A list of Score objects, one for each safety category:
  • name: The safety category name (e.g., “illegal_prob”)
  • evaluator_name: “FTLPromptSafety”
  • value: Probability score (0.0-1.0) for that category

Raises

ValueError – If the text is empty or None.

Example

from fiddler_evals.evaluators import FTLPromptSafety
evaluator = FTLPromptSafety()
# Safe content
scores = evaluator.score("What is the weather like today?")
for score in scores:

    print(f"{score.name}: {score.value}")

# illegal_prob: 0.01
# hateful_prob: 0.02
# harassing_prob: 0.01
# ...

# Potentially unsafe content
unsafe_scores = evaluator.score("How to hack into someone's computer?")
for score in unsafe_scores:

    if score.value > 0.5:
    print(f"High risk detected: {score.name} = {score.value}")

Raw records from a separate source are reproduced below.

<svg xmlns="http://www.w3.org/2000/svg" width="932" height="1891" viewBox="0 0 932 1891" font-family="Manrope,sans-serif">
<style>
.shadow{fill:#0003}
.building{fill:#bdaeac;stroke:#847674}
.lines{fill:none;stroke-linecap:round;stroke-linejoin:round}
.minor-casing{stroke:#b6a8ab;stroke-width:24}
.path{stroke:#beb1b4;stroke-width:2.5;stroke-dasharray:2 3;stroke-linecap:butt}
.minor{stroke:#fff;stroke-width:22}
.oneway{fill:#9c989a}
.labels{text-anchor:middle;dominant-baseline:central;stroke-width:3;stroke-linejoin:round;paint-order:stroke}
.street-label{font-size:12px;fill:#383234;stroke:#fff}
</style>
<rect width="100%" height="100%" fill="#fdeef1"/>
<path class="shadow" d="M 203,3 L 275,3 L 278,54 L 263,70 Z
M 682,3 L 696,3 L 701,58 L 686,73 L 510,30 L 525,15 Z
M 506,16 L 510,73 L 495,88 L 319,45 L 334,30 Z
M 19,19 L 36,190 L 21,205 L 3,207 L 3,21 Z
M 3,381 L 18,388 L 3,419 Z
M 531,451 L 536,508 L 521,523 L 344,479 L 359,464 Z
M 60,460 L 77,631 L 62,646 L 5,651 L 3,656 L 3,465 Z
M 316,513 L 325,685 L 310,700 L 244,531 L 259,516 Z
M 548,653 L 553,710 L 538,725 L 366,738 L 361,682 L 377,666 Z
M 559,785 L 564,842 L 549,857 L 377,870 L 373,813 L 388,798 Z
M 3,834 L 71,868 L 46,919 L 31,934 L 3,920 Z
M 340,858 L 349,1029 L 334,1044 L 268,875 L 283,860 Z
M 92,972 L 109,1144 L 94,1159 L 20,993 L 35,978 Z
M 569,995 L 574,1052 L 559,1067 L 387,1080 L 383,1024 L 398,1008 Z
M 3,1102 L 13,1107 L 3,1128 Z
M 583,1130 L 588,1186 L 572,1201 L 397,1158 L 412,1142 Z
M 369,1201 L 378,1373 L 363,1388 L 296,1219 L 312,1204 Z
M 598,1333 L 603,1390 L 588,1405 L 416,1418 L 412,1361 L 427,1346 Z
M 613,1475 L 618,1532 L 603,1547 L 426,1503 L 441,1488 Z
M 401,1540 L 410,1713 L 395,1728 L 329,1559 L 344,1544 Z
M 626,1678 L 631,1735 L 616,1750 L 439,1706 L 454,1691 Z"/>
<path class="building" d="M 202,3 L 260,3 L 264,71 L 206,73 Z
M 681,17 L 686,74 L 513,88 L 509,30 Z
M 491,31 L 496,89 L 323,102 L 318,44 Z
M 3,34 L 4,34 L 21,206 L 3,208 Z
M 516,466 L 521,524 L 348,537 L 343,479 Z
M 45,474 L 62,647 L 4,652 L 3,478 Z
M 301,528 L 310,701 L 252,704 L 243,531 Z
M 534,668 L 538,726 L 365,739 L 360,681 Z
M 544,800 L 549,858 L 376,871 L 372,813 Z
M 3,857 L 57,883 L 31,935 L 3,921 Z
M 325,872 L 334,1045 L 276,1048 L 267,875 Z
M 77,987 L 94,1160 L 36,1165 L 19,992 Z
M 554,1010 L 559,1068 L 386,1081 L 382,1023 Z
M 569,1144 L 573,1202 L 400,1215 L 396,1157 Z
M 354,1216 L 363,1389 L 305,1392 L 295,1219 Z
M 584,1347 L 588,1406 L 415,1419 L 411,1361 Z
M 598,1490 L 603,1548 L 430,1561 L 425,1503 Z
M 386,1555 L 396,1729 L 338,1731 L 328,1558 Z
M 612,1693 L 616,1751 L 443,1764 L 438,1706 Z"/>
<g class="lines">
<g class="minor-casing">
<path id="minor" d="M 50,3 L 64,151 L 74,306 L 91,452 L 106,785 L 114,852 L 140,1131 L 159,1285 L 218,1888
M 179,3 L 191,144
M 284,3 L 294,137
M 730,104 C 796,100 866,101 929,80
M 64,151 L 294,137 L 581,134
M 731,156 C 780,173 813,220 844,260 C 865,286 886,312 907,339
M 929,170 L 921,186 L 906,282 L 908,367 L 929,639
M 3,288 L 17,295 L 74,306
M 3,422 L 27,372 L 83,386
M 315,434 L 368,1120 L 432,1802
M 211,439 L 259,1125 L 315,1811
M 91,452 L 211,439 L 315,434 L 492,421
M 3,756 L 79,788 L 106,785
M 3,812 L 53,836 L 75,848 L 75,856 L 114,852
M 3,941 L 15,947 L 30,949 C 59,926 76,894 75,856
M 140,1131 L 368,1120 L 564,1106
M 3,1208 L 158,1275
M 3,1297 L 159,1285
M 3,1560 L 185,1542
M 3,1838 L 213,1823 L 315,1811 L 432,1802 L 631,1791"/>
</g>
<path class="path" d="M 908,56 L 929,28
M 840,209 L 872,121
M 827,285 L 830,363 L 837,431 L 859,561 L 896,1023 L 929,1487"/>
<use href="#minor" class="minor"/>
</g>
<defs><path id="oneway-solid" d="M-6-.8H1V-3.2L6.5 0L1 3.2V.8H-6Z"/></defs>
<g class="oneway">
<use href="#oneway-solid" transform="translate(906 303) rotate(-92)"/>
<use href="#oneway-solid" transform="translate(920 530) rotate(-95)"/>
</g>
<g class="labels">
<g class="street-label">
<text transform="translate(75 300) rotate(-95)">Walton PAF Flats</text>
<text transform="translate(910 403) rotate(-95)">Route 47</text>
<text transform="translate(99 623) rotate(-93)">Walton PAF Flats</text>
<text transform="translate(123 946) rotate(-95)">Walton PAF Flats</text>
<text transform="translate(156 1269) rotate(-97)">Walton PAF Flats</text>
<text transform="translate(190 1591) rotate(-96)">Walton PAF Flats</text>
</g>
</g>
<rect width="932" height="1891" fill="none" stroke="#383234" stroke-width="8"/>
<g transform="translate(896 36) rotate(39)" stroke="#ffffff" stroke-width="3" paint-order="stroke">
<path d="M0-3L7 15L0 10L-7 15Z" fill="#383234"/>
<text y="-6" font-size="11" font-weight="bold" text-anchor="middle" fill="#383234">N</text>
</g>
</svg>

# Filter based on maximum risk
max_risk_score = next(s for s in scores if s.name == "max_risk_prob")
if max_risk_score.value > 0.7:

    print("Content flagged as potentially unsafe")
This evaluator is designed for prompt safety assessment and should be used as part of a comprehensive content moderation strategy. The probability scores should be interpreted in context and combined with other safety measures for robust content filtering.

name = ‘ftl_prompt_safety’

score()

Score the safety of a text prompt.

Parameters

text
str
required
The text prompt to evaluate for safety.

Returns

A list of Score objects, one for each safety category.